My understanding of a truncated normal distribution $\mathcal{N}(\mu,\sigma;a,b)$ is that it results from scaling the values of a normal distribution within the bounds $[a; b]$ such that the area under the curve within these bounds becomes 1 (please correct me, if I'm wrong).
However, in a case where I want to describe a variable $z$ that results from a latent variable $y$ (with normally distributed noise $\sigma$) such that
$ z = \begin{cases} a & \text{if $y<a$}\\ b & \text{if $y>b$}\\ y & \text{otherwise} \end{cases} $
.. the truncated normal distribution in the above form would not be an appropriate distribution for $z$. Indeed, as $\sigma$ increases, the pdf within $]a;b[$ should not be scaled such that the area under the curve is 1 (hence the title "without scaling"); rather, the probability that $z$ is exactly $a$ or exactly $b$ should increase.

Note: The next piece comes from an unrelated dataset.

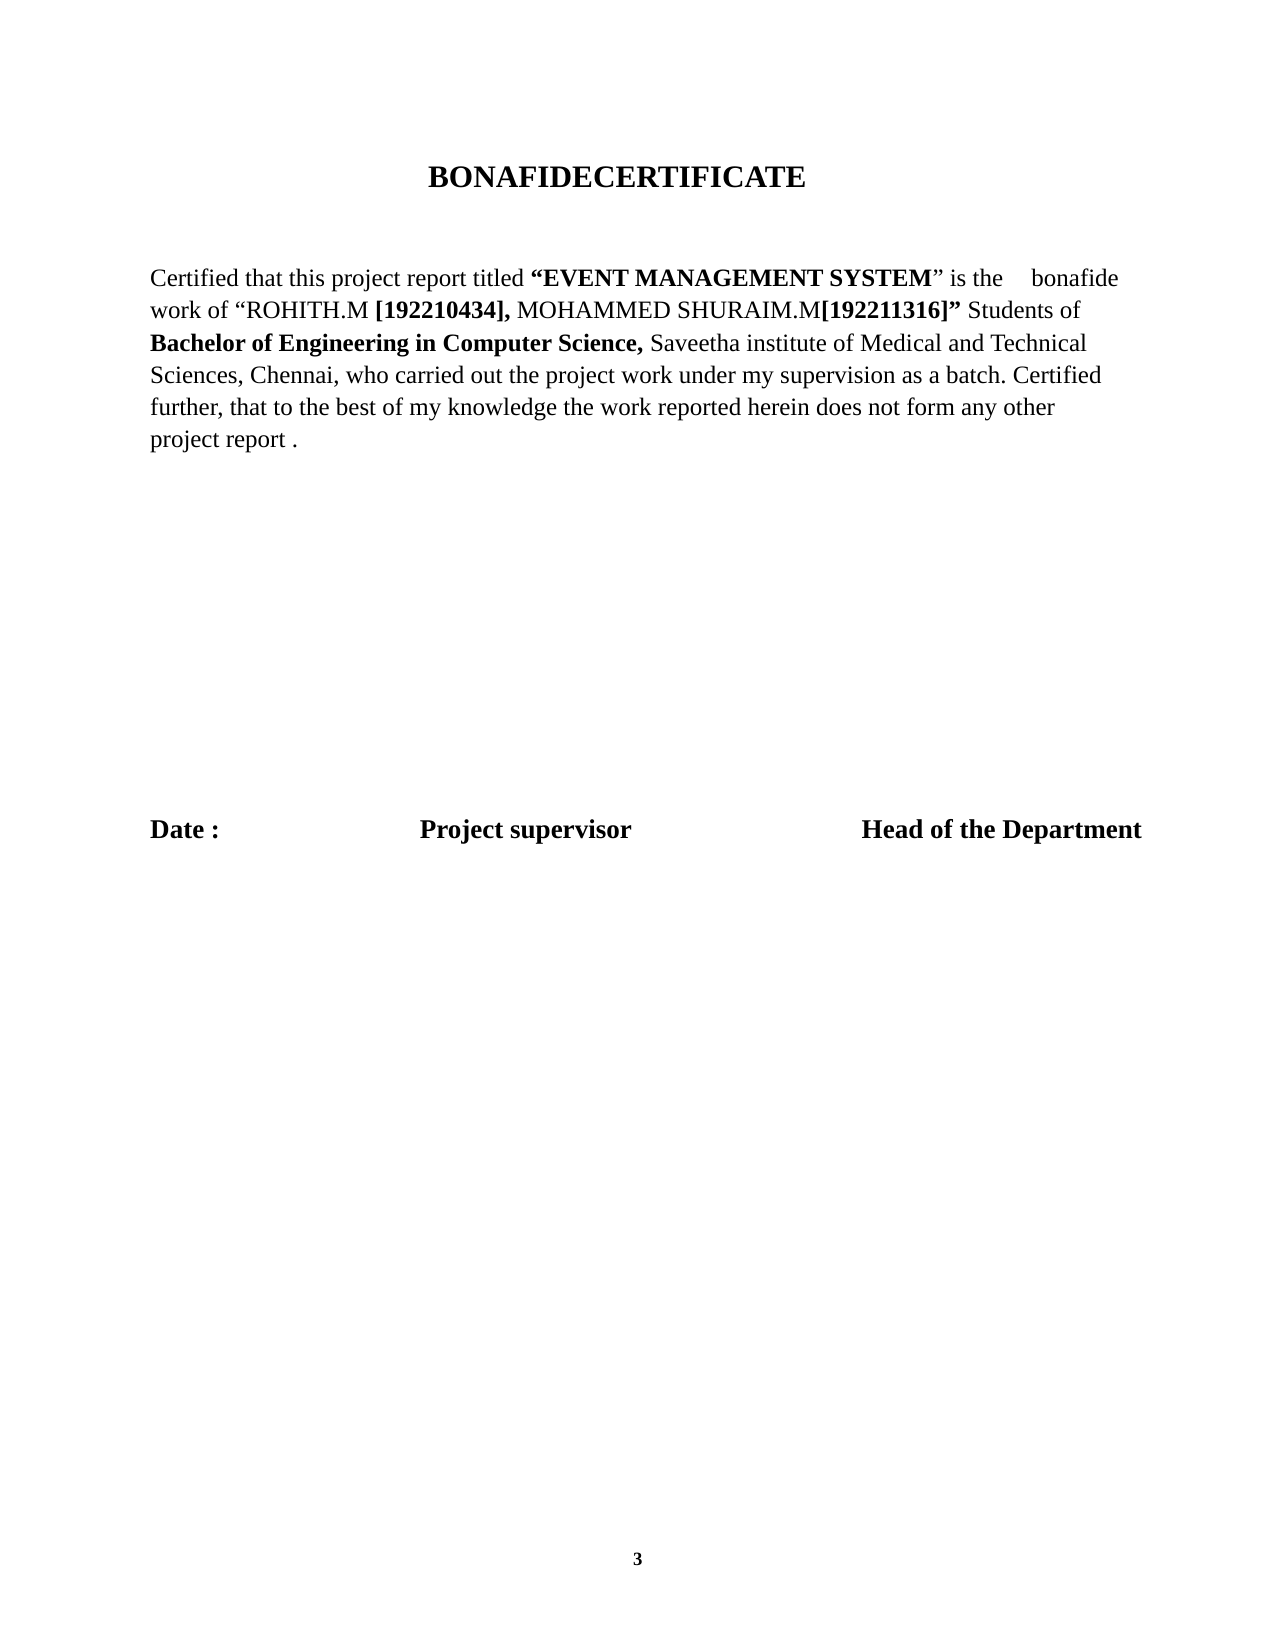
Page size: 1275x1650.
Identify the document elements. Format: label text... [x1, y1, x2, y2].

Now let's say, I'm not interested in the density per se, but rather in computing the probability $p(x; \epsilon)$ that the true value of whatever $z$ is measuring is $x$ ($\pm \epsilon$). Assuming that I measured $z=\mu$ and that I know the measurement noise $\sigma$, then I think that $p(x; \epsilon)$ can be described as
$ p(x; \epsilon) = \begin{cases} \int\limits_{-\infty}^{a+\epsilon}\mathcal{N}(\mu,\sigma) & \text{if $x=a$}\\ \int\limits_{b-\epsilon}^{\infty}\mathcal{N}(\mu,\sigma) & \text{if $x=b$}\\ \int\limits_{x-\epsilon}^{x+\epsilon}\mathcal{N}(\mu,\sigma) & \text{otherwise} \end{cases} $
- Is this correct?
- Is there a name for this form of $p(x;\epsilon)$ or even a name for the underlying probability density, which would seems like a special form of a truncated normal distribution? (-> would help researching on this)
- Are there other probability distributions that represent are able to represent a similar scenario as outlined above?